This story was originally published in the Oct. 27 issue of Fourth Estate.
The effects of Russia’s annexation of Crimea are being felt by Ukrainian and Russian students as well as faculty here at Mason.
Junior Daniel Rohov and freshman Claire Walker, both Ukrainian students at Mason, agree that they feel affected by the conflict.
“In a way it affects me personally, because my mom and grandmother are currently living in Ukraine, and since the available media is usually biased, I don’t always know what’s really going on back home unless I talk to them,” Rohov said. “I’m also affected by the fact that some members of my family who live in Russia don’t understand how the media is trying to manipulate the situation, so there have been a few arguments with some of my family members.”
“The conflict in Ukraine, which is influenced by Russia, can affect students at Mason, and people globally because I think how the situation is being handled by and [being] shown to the rest of the world shows how we really react to invasive situations as a globe,” Walker said. “Though we, personally, are far, the problems directly influence us. They also influence the American economy and ties between Russia and the U.S.”
The conflict is not just in Ukraine. Junior Alex Lysenko, a Russian student, says that Russian students can be affected by the conflict too.
“It is really hard to know anything that is going on on the other side of the planet since there is no objective information. Russian news say one thing, American say another, Ukrainian say another. The only true information I know is the one from my relatives in the military who were sent to the border with Ukraine and to the refugee camps,” Lysenko said. “I am from the major city that is situated right by Ukraine – two hours from the border – and when I went home this summer everything that was going on was really close to where I was. Just an hour away from us you could find bombshells from bombings. We had refugees living in our house. It was terrifying.”
Professor of History Rex Wade agrees that the conflict can affect Russian and Ukrainian students’ and teachers’ identities, but that it really depends on how politically and nationally involved those students and teachers are.

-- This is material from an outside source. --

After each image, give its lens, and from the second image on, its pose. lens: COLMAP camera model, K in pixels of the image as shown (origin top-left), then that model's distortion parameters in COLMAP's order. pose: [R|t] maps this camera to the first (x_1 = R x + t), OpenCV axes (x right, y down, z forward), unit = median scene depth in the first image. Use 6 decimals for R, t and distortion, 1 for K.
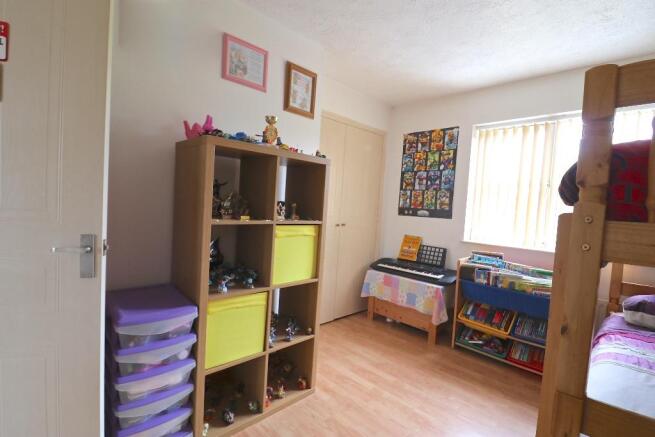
lens RADIAL K [[311.2, 0, 318.4], [0, 311.2, 219.6], [0, 0, 1]] dist [-0.000235, -0.000248]
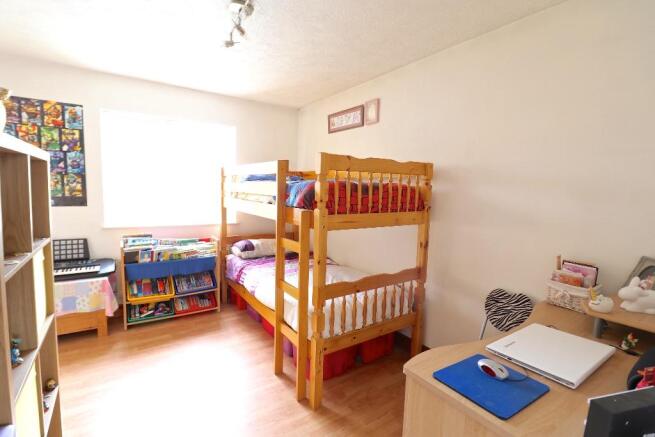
lens RADIAL K [[311.2, 0, 318.4], [0, 311.2, 219.6], [0, 0, 1]] dist [-0.000235, -0.000248]
pose [[0.184375, -0.147017, 0.971798, -0.362839], [0.028726, 0.989133, 0.144189, -0.077725], [-0.982436, 0.001331, 0.186595, 0.143938]]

“A rabid nationalist, say a Putin type Russian, might have hostility to Ukrainians, while some Ukrainians, especially those from the northwest regions that became part of Russia only as a result of World War II, might have strong anti-Russian feelings in any case,” Wade said. “But, that probably doesn’t apply to all or even most Russians and Ukrainians.”

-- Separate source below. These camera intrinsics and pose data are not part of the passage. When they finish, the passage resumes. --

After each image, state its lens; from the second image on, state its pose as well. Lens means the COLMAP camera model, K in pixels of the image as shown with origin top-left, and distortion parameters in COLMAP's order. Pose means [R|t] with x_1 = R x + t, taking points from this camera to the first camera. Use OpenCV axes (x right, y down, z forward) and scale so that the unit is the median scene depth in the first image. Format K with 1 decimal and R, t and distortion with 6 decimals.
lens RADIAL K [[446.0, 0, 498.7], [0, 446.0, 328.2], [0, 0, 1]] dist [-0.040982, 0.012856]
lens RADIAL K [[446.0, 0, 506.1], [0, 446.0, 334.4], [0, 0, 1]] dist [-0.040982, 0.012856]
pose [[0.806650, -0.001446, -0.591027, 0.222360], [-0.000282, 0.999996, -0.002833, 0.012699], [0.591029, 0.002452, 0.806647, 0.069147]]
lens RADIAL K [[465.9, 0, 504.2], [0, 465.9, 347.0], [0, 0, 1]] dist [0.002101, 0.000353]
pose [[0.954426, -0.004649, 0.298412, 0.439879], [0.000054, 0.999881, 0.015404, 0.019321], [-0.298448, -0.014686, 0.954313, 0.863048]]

To better understand Ukraine and the annexation of Crimea and how it affects Mason students, it is important to go back to when Ukraine first became an independent nation. According to the EastWest Institute’s website, from the moment Ukraine separated from the Soviet Union to become its own independent country, the Ukrainian leaders were faced with the difficult task of forming a national identity from a population of very diverse people. Many Russians living in the eastern and southern parts of Ukraine never saw themselves as Ukrainians and identified with Russia. This ethnic diversity played a part in the annexation of Crimea, a former part of Ukraine, to Russia, and has affected Ukrainians all over the world.
Walker said that Ukrainian students would feel just as affected by the conflict studying in the U.S. as they would in Ukraine, regardless of distance.
“With me not technically being from Ukraine, I still feel close ties to the outrageous occurrences within the borders,” Walker said. “I think that watching your home be at war with itself and with another country would be difficult for anyone, near or far.”
Just because a Ukrainian or Russian Mason student is affected by the conflict does not mean they share the same opinion as if they were studying in Ukraine. Karina Korostelina is a professor of memory and conflict in the school for conflict analysis and resolution. She is also a Ukrainian and author of a book titled “Constructing the Narratives of Identity and Power: Self-Imagination in a Young Ukrainian Nation.” Korostelina said that she believes that student studying here have much better perspectives of the conflict than students studying in Ukraine.
“[For] students in Ukraine, reality can hide, and they do not understand the complexities of what’s going on. They’re emotionally involved. I think that for many students who live here in the United States and study here, they have a better understanding,” Korostelina said.
Wade agrees that Ukrainian or Russian students studying here or in Ukraine could cause students to have different opinions and added that being directly from Ukraine versus having parents or grandparents from Ukraine could also affect students’ opinions.
“A student who is from Ukraine would seem the one to be most stridently defender of Ukraine, but a lot of the people of those grandparents’ generation were bitterly anti-Russian and super Ukrainian nationalists,” Wade said. “Many, perhaps most, of those who came over to the U.S. and Canada in the late 19th and early 20th century were from the western, more anti-Russian, areas.”
With many of these Ukrainian and Russian students affected by the conflict, it is not surprising that some are getting involved. Korostelina says that Russian and Ukrainian students here at Mason are trying to make an impact on the conflict. According to her, there has been a program created in the School of Conflict Analysis and Resolution to help Ukraine.
“I do believe that the more information these students have about real democracy, about real openness, about human rights, about equality and shared society, the better help they’ll be,” Korostelina said.
Rohov believes that students here at Mason are limited in their impact, but agrees that they can help.
“The mutual conflict really brings both sides together, and allows us to discuss the situation, while not being manipulated by media sources,” Rohov said. “This can help foster better relations between the people, something that all of us can take back home to our respective countries.”